Dear (self-identifying) women and (aspiring) solo female hitchhikers,

I usually don’t have solid advice as hitchhiking is very different from woman to woman. Heck, I don’t even identify as a woman per se. Above all, I don’t think of myself as someone in the position to give you advice, especially the unsolicited kind.

While traveling – whether that be by hitchhiking or not – you’ll be in situations I have never encountered. Some of my experiences will never happen to you. That’s in spite of our general similar experiences of going through life (being perceived) as women. The advice I’ve given you on “only listening to other female solo travelers/hitchhikers” is more about “not listening to men’s advice”; they’ll either tell you it can’t be done as a woman because it’s too dangerous, or they’ll tell you it’s completely safe because they claim to have had this experience.

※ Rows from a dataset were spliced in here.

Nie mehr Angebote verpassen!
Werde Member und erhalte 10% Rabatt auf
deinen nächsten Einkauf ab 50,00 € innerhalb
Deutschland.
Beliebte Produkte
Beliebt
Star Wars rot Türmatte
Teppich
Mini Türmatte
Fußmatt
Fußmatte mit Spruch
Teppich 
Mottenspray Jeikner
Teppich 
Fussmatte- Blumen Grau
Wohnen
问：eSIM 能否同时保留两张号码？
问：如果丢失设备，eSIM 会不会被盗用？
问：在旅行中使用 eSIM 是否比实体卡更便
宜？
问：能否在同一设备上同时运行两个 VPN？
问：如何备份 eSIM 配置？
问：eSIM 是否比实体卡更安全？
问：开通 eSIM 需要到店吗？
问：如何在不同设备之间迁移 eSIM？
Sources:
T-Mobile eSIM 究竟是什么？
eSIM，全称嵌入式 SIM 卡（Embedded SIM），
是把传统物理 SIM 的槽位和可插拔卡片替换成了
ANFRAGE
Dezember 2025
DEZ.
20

They don’t have this experience.

Those *two things men advise you – unsolicited or not – translate very roughly into two kinds. One is the “don’t leave your front door, someone will kill you”. The other is “I have no clue what I’m talking about, but go jump from a rooftop, I turned out fine”. Clearly, if you listen to either of these, you’re not gonna have a good time.

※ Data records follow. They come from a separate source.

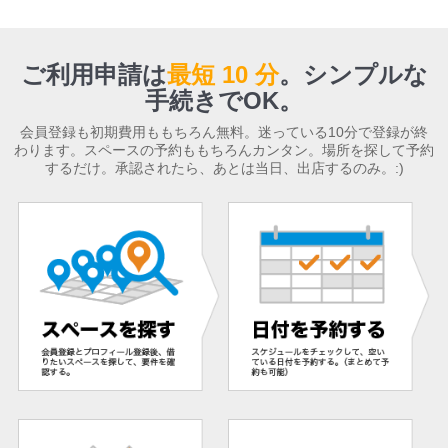
ご利用申請は
最短 10 分
。
シンプルな
手続きでOK。
会員登録も初期費用ももちろん無料。迷っている10分で登録が終
わります。スペースの予約ももちろんカンタン。場所を探して予約
するだけ。承認されたら、あとは当日、出店するのみ。:)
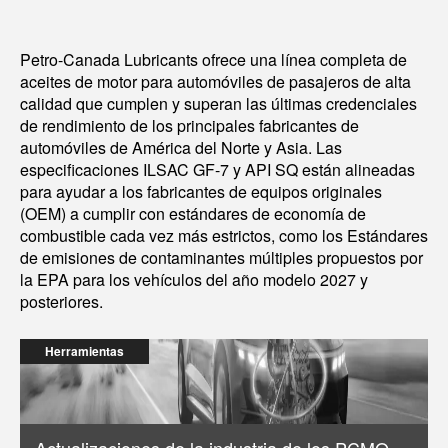
Petro-Canada Lubricants ofrece una línea completa de
aceites de motor para automóviles de pasajeros de alta
calidad que cumplen y superan las últimas credenciales
de rendimiento de los principales fabricantes de
automóviles de América del Norte y Asia. Las
especificaciones ILSAC GF-7 y API SQ están alineadas
para ayudar a los fabricantes de equipos originales
(OEM) a cumplir con estándares de economía de
combustible cada vez más estrictos, como los Estándares
de emisiones de contaminantes múltiples propuestos por
la EPA para los vehículos del año modelo 2027 y
posteriores.
Herramientas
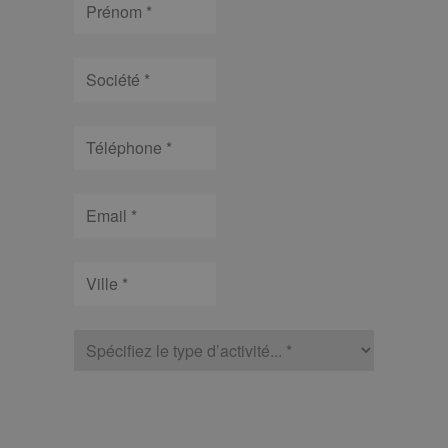
Société
Téléphone
Email
Ville
type
d’activité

The point I’m trying to make is that men don’t and can’t have the experience you’ll get as they don’t know what it’s like to be a woman in a public space. Traveling/hitchhiking is like being in public space permanently. I could elaborate on how public spaces are considered men’s spaces if you’re not familiar, but other people have written on that better than I ever could.

My actual advice?

  1. Develop an instinct for bullshit.
  2. Don’t do things directly because other female solo hitchhikers/travelers are doing it.
  3. Make your own system of what works and what doesn’t by learning from every experience you have on the road.
  4. Simplify things when necessary, learn effective hand gestures to communicate while being culturally sensitive at the same time
  5. Get the hell out at the first signs of trouble, while not doubting your decisions. Your safety goes first and you’ll need to do whatever you think is best.
  6. Never panic, don’t show fear, always be in control.
  7. If you want to do something and you’re seeking advice, think about who you’re asking in the first place. And whatever they say next: take it with a grain of salt; it’s your decision in the end.

Out there, your mere presence is power – and empowering others to strip away constraints of their own.

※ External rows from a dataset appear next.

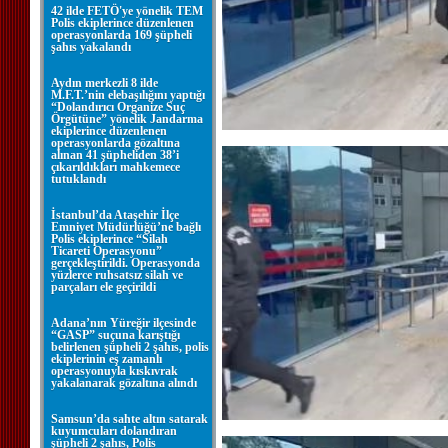
42 ilde FETÖ'ye yönelik TEM
Polis ekiplerince düzenlenen
operasyonlarda 169 şüpheli
şahıs yakalandı
Aydın merkezli 8 ilde
M.F.T.’nin elebaşılığını yaptığı
“Dolandırıcı Organize Suç
Örgütüne” yönelik Jandarma
ekiplerince düzenlenen
operasyonlarda gözaltına
alınan 41 şüpheliden 38’i
çıkarıldıkları mahkemece
tutuklandı
İstanbul’da Ataşehir İlçe
Emniyet Müdürlüğü’ne bağlı
Polis ekiplerince “Silah
Ticareti Operasyonu”
gerçekleştirildi. Operasyonda
yüzlerce ruhsatsız silah ve
parçaları ele geçirildi
Adana’nın Yüreğir ilçesinde
“GASP” suçuna karıştığı
belirlenen şüpheli 2 şahıs, polis
ekiplerinin eş zamanlı
operasyonuyla kıskıvrak
yakalanarak gözaltına alındı
Samsun’da sahte altın satarak
kuyumcuları dolandıran
şüpheli 2 şahıs, Polis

Peace, love, and tranquility,

Iris // Mind of a Hitchhiker

* Third option!
Maybe you get lucky and a guy tells you “I don’t think I’m the right person to ask”. This guy deserves a cookie/high-five/adaboy/whatever you think is appropriate. EDITED 2021: no he doesn’t deserve a cookie; he did the bare minimum of basic human decency. The bar for men is so low it’s a tavern in Hades. Ask yourself why you’d ask a dude in the first place.

A little explanation:

I wrote this piece for someone who was seeking safety tips for hitchhiking via my Facebook page. She asked me where it was on my blog. So far there wasn’t anything tackling this or clarifying my position. So I decided to copy-paste my answer to her from Facebook on here. Of course, I added and edited a little.

This blog is not about giving (unsolicited) advice to other travelers/hitchhikers (m/f/o); it’s about sharing my experiences while hitchhiking and inspiring other people from their electronic devices with pretty awesome pictures and badass stories. I would never encourage someone to hitchhike by telling them “it will change your life!! Just do it!!” as I think that’s incredibly irresponsible and plain stupid. If these posts encouraged someone to hitchhike (while solo while female) it was their idea after all. I just showed that it’s not that radical of an idea (yet it somehow still is).

All the Q&A and other “advice” you might find on this blog should be read as a “What worked for me…” sort of thing, not an absolute truth.